Wholesalers have warned that a countrywide lack of lorry drivers might lead to an increase in food costs.

According to the BBC, Darren Labbett, managing director of Woods Foodservice, his sector is facing a “perfect storm” of negative consequences.

“We have the Brexit issue and the pandemic’s after-effects colliding at the same moment,” he continued.

Mr Labbett claimed that the price of vegetable oil had reached a 30-year high due to increased shipping costs and demand.

“The demand for everything soared through the sky overnight as we got out of lockdown,” he added.

Mr Labbett went on to say that wholesalers were “doing our hardest” to absorb the additional expenses rather than pass them on to customers, but that “we can’t absorb those price rises forever.”

According to James Bielby, CEO of the Federation of Wholesale Distributors, which represents around 600 wholesale companies, there are “chronic” personnel shortages throughout the food and beverage supply chain, with up to half a million job openings.

“As a result, all firms – farmers, processors, distributors, and manufacturers – must give incentives to keep and recruit workers, and prices are growing,” he told the BBC.

“Under these conditions, some of these cost increases will inevitably be transmitted through the supply chain, resulting in food price inflation.”

Many firms have expressed their dissatisfaction with the UK’s lorry driver shortage, which continues to wreak havoc on supply chains.

A shortage of trained drivers has been exacerbated by the coronavirus epidemic, Brexit, and tax reforms. According to industry groups, there is a 100,000-person labor shortage.

Food manufacturing is under severe strain due to shortages of HGV drivers and other supply chain staff, according to Andrew Opie, director of food and sustainability at the British Retail Consortium, who told the UK Trade and Business Commission on Thursday that some production may have to move out of the UK.

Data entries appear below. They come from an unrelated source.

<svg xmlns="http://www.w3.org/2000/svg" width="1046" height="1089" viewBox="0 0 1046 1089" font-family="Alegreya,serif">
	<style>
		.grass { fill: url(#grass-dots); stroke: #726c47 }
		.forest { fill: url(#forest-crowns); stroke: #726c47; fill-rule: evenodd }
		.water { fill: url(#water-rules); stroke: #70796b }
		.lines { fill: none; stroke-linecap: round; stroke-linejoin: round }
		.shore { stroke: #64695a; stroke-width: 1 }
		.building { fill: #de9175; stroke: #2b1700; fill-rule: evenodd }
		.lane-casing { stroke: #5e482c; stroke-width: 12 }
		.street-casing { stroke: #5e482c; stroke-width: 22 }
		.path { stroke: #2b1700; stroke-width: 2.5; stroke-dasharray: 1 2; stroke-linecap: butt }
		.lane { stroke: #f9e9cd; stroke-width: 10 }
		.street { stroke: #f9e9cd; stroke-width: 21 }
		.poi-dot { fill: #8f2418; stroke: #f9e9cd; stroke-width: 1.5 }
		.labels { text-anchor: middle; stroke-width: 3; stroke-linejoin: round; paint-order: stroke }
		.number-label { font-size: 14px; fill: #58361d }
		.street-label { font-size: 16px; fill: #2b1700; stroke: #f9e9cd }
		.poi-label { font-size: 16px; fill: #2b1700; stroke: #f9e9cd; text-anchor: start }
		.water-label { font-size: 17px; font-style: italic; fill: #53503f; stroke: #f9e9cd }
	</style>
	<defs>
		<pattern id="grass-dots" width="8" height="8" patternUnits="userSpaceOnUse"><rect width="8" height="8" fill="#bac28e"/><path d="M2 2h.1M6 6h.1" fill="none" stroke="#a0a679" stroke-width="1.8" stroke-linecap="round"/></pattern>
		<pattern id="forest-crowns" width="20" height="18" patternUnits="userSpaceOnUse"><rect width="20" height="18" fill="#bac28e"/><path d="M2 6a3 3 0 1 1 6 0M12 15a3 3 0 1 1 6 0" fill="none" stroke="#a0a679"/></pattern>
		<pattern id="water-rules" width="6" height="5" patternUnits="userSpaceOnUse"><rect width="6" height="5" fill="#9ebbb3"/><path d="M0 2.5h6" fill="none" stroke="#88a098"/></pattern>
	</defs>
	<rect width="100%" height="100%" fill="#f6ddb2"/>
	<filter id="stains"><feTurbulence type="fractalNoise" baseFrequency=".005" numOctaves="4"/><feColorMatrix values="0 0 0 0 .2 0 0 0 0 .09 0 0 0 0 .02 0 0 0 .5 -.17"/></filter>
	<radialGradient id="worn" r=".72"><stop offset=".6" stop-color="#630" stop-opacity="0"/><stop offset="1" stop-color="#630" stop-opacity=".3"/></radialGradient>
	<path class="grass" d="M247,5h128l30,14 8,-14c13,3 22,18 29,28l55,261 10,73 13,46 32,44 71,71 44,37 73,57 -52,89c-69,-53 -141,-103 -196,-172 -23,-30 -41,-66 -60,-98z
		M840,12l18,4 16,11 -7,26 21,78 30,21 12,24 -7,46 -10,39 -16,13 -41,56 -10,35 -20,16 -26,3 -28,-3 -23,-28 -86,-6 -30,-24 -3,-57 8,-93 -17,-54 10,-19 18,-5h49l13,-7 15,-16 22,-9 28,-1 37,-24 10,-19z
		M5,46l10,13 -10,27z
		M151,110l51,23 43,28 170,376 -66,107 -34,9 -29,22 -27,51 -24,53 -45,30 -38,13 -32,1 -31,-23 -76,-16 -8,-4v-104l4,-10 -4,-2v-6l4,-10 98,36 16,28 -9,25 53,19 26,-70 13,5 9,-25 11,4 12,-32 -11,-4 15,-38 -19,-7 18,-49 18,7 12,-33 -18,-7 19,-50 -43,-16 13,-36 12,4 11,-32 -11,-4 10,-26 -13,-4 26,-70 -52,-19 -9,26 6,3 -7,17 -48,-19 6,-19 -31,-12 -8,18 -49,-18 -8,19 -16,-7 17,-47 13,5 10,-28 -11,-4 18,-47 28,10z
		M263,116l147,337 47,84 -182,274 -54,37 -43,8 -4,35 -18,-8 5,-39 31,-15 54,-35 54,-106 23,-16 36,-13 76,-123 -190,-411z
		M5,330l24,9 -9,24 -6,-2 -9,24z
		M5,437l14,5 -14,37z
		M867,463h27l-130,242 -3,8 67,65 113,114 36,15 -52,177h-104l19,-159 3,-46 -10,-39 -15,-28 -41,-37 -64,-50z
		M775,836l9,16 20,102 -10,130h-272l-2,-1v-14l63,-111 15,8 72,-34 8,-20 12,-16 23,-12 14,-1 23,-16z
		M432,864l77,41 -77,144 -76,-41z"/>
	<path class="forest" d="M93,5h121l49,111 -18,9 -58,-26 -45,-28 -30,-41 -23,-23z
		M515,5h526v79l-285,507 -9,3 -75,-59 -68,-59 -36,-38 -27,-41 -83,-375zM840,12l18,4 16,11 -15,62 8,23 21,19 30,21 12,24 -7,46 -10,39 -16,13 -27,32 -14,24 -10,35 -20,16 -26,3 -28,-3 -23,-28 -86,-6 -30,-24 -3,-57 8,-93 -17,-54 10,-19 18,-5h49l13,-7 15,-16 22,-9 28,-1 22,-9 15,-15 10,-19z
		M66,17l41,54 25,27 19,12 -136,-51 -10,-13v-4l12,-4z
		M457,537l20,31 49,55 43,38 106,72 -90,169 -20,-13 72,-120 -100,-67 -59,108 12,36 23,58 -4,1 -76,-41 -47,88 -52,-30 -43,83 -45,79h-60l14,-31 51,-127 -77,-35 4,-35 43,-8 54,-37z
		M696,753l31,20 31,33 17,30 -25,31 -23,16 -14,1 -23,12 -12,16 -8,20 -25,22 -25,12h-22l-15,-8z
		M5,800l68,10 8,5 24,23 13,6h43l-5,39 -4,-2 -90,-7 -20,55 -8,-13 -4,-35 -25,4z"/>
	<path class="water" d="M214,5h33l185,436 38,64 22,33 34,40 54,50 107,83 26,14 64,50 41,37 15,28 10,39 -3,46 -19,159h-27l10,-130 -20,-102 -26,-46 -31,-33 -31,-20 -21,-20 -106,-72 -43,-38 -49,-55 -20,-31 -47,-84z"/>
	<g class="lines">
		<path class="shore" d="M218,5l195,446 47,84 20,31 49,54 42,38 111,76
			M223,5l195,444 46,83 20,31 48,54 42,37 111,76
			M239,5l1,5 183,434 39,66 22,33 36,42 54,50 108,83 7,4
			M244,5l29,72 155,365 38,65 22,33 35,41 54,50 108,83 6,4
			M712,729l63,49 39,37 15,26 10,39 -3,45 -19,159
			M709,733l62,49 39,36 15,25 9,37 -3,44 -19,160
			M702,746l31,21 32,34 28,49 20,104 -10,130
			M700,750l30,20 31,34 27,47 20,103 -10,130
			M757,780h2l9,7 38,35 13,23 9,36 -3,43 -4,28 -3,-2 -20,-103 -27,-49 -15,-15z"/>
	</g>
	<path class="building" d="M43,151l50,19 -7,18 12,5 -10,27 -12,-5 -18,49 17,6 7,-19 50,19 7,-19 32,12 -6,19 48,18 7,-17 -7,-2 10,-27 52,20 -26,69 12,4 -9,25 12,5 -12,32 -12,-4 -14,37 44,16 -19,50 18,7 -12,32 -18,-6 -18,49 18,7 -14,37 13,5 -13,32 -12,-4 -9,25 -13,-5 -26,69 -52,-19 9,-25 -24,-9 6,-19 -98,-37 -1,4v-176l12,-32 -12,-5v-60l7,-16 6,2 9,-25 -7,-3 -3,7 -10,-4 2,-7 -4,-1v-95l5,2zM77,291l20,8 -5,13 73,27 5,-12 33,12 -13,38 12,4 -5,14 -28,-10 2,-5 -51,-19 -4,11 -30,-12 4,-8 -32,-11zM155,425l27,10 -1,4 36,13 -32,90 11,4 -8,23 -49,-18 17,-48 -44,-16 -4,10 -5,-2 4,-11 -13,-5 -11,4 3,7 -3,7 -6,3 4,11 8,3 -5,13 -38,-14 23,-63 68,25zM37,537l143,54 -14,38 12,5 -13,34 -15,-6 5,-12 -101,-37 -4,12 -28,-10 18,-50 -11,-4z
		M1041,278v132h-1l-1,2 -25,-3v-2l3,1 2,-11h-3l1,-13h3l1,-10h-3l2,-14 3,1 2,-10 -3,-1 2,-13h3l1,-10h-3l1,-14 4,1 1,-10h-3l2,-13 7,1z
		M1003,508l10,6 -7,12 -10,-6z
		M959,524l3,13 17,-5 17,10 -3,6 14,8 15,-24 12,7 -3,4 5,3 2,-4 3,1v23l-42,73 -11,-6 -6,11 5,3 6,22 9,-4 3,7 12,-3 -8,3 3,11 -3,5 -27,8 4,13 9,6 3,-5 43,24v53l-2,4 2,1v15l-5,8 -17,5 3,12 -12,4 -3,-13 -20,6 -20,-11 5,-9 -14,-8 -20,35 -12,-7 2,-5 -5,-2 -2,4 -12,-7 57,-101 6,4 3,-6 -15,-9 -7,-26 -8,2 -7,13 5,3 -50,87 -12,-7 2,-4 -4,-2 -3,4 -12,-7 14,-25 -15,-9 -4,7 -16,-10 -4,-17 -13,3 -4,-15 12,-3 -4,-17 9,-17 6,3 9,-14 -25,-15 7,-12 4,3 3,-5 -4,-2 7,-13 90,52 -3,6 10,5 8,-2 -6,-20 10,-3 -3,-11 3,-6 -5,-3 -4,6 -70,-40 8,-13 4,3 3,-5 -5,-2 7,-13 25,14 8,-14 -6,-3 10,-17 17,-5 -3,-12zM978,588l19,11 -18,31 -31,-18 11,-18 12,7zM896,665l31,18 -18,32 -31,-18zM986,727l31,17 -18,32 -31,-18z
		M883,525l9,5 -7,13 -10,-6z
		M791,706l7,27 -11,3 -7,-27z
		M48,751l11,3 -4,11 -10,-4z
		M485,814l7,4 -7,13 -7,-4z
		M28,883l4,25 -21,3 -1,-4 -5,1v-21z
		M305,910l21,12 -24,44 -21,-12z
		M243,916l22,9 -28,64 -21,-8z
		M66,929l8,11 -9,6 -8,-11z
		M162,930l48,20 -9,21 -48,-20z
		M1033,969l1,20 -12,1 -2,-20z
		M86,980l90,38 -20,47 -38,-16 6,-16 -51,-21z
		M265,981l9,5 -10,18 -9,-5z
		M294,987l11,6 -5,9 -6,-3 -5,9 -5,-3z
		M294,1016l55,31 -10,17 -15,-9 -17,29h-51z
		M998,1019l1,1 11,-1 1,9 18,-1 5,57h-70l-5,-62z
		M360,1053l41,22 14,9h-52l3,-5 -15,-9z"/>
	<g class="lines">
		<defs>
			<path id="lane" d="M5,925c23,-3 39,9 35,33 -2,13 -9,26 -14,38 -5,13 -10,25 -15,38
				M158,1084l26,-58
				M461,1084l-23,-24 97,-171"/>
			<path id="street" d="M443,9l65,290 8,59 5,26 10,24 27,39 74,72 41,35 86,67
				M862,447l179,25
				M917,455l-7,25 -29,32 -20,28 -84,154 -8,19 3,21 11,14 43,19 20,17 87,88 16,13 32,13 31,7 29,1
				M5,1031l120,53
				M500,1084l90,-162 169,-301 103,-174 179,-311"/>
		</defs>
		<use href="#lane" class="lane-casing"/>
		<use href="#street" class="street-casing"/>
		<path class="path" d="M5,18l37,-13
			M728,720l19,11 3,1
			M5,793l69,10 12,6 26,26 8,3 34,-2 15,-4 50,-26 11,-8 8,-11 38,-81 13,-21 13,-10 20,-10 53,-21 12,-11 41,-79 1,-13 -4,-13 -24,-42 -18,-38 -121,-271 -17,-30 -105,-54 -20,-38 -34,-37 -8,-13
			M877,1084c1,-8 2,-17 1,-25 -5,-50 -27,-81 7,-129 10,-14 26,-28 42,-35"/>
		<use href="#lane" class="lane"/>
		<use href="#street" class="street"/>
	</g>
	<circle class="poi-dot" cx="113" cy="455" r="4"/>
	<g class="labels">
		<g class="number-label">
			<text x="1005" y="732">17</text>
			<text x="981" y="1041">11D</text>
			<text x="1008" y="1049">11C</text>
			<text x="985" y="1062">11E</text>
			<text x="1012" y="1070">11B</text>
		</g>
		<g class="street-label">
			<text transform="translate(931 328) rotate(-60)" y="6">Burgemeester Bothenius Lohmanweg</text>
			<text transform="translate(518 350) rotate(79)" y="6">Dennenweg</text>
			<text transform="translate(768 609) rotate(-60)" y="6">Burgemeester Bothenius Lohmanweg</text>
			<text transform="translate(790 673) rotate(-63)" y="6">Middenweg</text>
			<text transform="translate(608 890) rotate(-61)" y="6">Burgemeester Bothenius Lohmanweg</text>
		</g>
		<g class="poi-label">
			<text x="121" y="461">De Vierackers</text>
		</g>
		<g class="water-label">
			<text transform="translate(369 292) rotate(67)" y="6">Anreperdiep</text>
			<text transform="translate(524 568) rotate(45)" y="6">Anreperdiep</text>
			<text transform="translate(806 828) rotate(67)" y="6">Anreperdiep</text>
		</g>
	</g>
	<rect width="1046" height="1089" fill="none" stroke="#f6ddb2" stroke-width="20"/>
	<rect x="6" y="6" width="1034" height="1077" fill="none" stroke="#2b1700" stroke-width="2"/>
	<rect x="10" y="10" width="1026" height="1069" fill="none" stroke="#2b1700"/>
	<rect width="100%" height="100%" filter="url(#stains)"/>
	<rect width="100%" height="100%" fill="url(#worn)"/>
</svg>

Richard Harrow, chief executive of the British Frozen Food Federation, told the commission that he was worried that smaller food businesses such as wholesalers and caterers were losing out because haulage companies had to prioritize larger clients such as supermarkets.

“Many wholesalers saw their companies go down when the restaurant sector shut down during the epidemic, and they had a really tough period,” he added. “Now they’re coming out of it and seeing a lot of demand, but they’re having trouble finding drivers and getting deliveries.”

“If you’re a haulage firm with a limited number of drivers, you’ll go where the job is easiest.” “If you’re then requested to drop a lot of different pallets in different places to smaller wholesalers, that checks the ‘too tough to accomplish’ box,” Mr Harrow continued.

Wholesalers, on the other hand, refer to a variety of other issues that are threatening to raise prices.

Brexit, according to David Josephs, owner of All Greens Wholesale, a fruit and vegetable importer and distributor in London, was the most significant source of increased expenses for his company.

“We have an operation out of Milan, and we ship twice a week, and just those two shipments a week going out of Milan, the paperwork, just the paperwork, costs us an extra €52,000 (£44,650) a year,” he told news outlets.

“However, farmers across Europe have been hampered by labor shortages, and as a result, commodities have not been plucked out of the ground, resulting in a scarcity.”

Crop yields have also been decreased as a result of the bad weather, he noted.